You’re a new Compliance Officer and you run the Consumer Regulatory Compliance department of a small-to-midsized financial institution in the U.S. You’ve recently inherited some findings about the institution’s Complaints Management Program. This came about because the auditor or examiner requested a full listing of the comments received from the institution’s “Contact Us” section of the website, the institution’s social media pages, as well as the results of satisfaction surveys. The finding notes that the institution received numerous complaints during the year that were not handled as complaints. The finding cites the current Complaints Management Program as being in need of improvement, starting with the Complaints Management Policy.
“Fair enough,” you think to yourself, as you review the Complaints Management Policy.

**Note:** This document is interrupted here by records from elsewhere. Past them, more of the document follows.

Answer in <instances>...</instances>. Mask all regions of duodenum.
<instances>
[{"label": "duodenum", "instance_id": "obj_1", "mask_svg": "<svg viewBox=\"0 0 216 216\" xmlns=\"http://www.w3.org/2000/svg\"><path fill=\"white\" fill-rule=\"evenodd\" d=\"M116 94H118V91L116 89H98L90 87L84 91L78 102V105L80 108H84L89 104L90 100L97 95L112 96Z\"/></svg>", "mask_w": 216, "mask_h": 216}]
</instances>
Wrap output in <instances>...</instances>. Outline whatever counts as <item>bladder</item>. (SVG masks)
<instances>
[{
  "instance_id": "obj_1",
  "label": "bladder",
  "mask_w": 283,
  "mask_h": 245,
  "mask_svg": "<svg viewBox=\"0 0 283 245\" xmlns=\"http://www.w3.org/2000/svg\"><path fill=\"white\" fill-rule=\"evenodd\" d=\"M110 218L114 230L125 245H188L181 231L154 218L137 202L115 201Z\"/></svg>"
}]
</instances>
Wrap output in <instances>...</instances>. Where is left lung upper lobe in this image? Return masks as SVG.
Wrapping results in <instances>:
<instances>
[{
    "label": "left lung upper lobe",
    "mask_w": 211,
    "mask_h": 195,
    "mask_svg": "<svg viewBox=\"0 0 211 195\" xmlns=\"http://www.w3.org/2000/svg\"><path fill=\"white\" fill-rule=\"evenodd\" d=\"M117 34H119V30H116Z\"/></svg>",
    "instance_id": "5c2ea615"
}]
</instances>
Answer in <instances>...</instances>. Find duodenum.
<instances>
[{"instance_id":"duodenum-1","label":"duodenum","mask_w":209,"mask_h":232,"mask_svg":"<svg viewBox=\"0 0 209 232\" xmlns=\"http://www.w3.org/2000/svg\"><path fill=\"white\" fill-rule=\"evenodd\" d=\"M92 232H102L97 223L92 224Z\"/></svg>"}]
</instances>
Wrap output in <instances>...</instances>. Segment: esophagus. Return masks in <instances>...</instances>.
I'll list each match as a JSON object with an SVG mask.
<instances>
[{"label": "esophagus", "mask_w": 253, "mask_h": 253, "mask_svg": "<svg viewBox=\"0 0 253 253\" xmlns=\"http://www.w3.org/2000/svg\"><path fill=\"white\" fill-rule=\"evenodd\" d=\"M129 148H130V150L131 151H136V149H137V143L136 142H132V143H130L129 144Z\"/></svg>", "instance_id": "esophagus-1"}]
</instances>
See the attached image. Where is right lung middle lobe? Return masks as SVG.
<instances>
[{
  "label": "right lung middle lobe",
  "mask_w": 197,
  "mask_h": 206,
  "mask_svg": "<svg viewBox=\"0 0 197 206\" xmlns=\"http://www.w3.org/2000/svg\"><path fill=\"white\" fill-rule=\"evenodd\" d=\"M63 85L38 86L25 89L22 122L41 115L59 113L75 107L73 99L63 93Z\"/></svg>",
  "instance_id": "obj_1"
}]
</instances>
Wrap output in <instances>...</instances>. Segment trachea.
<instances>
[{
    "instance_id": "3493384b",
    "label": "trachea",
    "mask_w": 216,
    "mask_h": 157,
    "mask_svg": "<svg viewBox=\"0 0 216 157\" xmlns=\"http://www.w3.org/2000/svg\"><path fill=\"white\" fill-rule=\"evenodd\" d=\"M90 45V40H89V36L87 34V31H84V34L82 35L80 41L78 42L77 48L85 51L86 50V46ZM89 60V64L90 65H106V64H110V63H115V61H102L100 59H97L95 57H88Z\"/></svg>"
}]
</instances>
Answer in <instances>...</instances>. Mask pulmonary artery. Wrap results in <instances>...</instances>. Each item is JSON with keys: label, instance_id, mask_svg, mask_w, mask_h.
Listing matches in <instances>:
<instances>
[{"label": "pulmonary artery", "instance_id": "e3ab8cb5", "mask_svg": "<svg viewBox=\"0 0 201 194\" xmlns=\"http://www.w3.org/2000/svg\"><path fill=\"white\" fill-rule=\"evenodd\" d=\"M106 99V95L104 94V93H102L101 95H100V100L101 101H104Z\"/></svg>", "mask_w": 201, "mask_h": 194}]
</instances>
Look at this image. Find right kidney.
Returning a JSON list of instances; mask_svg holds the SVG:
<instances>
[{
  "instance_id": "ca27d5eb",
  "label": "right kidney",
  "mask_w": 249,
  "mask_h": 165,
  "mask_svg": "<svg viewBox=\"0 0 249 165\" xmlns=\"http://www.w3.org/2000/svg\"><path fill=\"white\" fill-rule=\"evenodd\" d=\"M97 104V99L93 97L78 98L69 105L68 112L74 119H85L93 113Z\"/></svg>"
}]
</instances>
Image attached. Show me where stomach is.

You notice that the definition of a complaint set forth in the old Policy didn’t match the definition set forth by the CFPB a few years ago, and that’s “submissions that express dissatisfaction with, or communicate suspicion of wrongful conduct by, an identifiable entity related to a consumer’s personal experience with a financial product or service.” https://files.consumerfinance.gov/f/documents/cfpb_rfi_consumer-complaints-inquiries_042018.pdf
As a matter of fact, the old Policy mentions that expressions of confusion are simply inquiries.
You make the required change.
You then notice that Consumer Complaints can be worked and closed out by front line staff, without adding them to the institution’s Master Complaint Log. That is less than ideal because if the consumer leaves the institution and complains to the regulator, the institution has no record of how they handled the initial complaint at the institution.
You make the required change.
You notice that the tracking log has good elements:
- The venue via which the complaint was received (in person, via telephone, etc.) You specifically add in the following too as examples: “the institution’s “Contact Us” section of the website, the institution’s social media pages, as well as the results of satisfaction surveys.” Why? Because the exclusion of these is what led to the finding to begin with.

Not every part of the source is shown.